■ Exercise description:
Repeat the whole listing word for word, skipping pictures.

■ Dataset content:
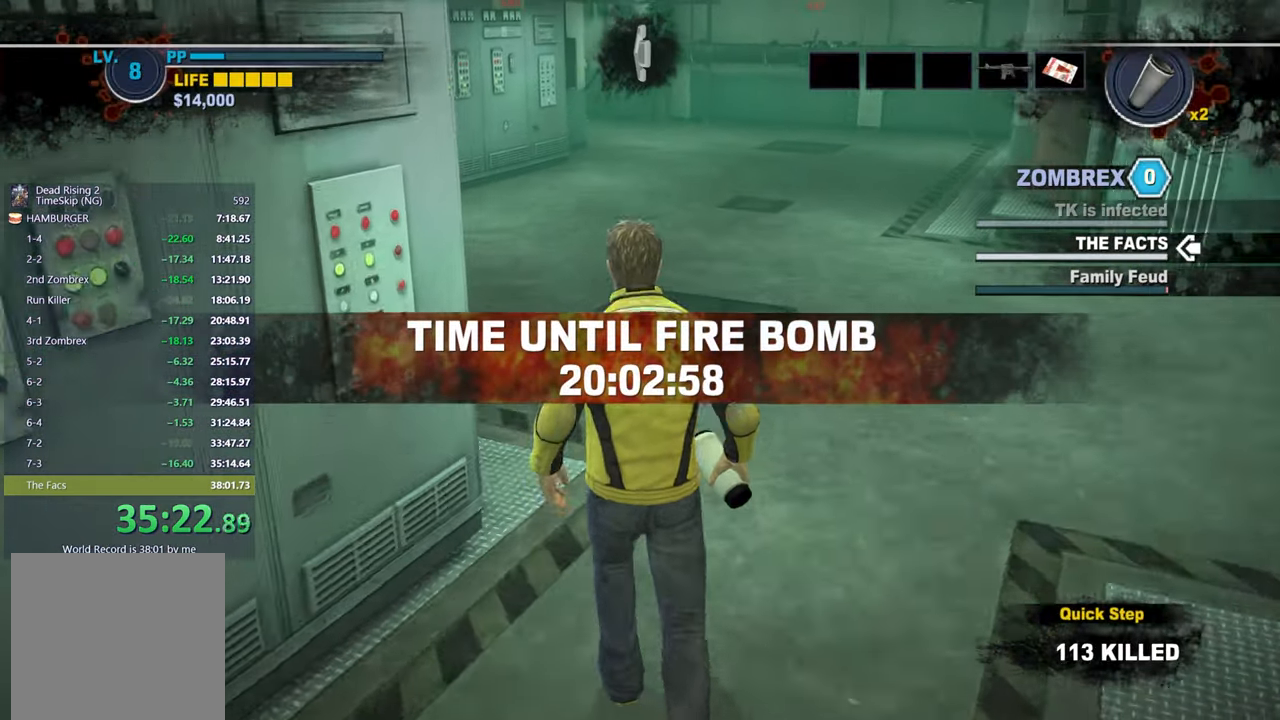
{"buttons": [], "left_stick": "up", "right_stick": "center", "events": [[383, "right_stick", "down"], [500, "right_stick", "center"]]}
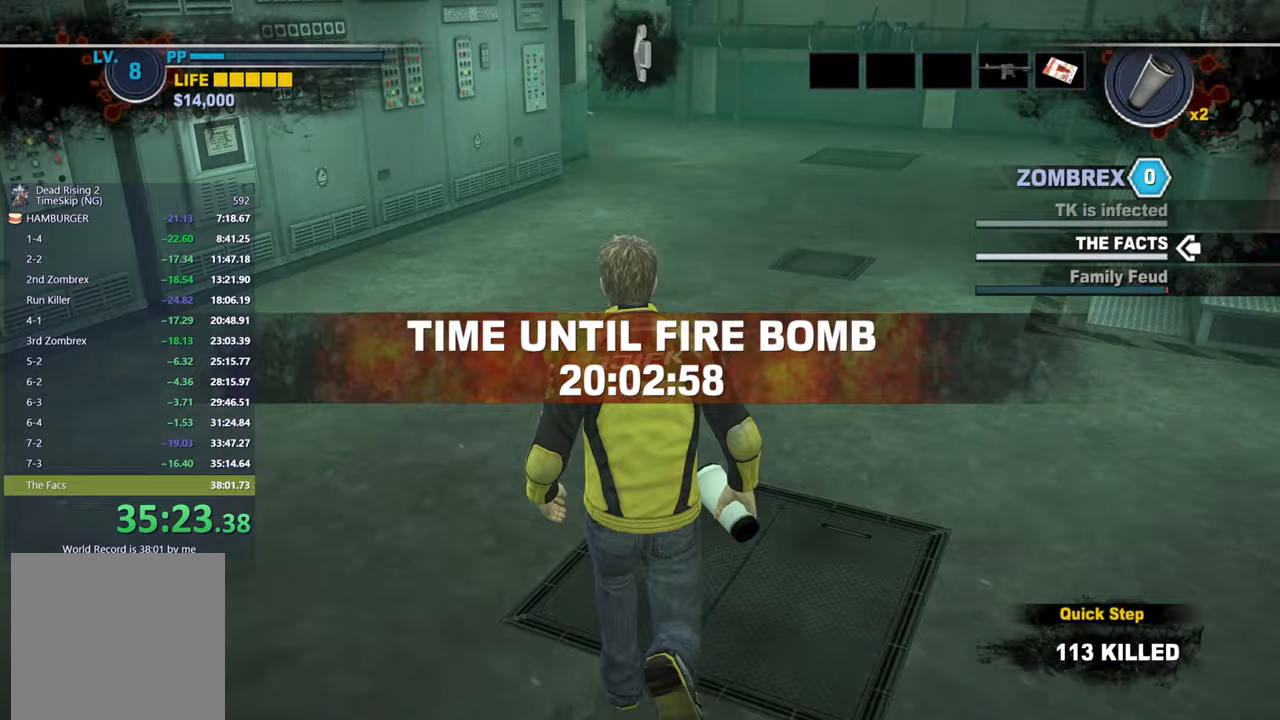
{"buttons": [], "left_stick": "up", "right_stick": "left", "events": [[150, "right_stick", "down"], [233, "right_stick", "center"], [450, "right_stick", "left"]]}
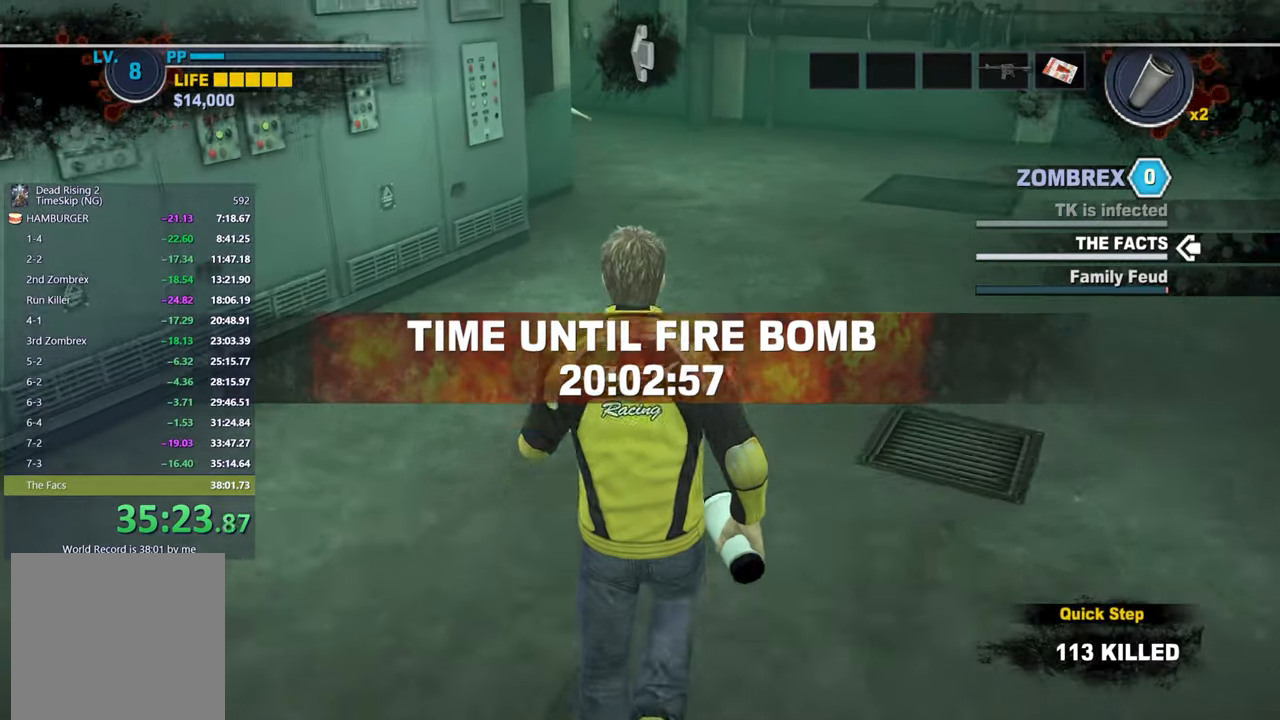
{"buttons": [], "left_stick": "up", "right_stick": "left", "events": [[33, "right_stick", "center"], [183, "right_stick", "left"]]}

■ Finished task:
{"buttons": [], "left_stick": "up", "right_stick": "center", "events": [[383, "right_stick", "down"], [500, "right_stick", "center"]]}
{"buttons": [], "left_stick": "up", "right_stick": "left", "events": [[150, "right_stick", "down"], [233, "right_stick", "center"], [450, "right_stick", "left"]]}
{"buttons": [], "left_stick": "up", "right_stick": "left", "events": [[33, "right_stick", "center"], [183, "right_stick", "left"]]}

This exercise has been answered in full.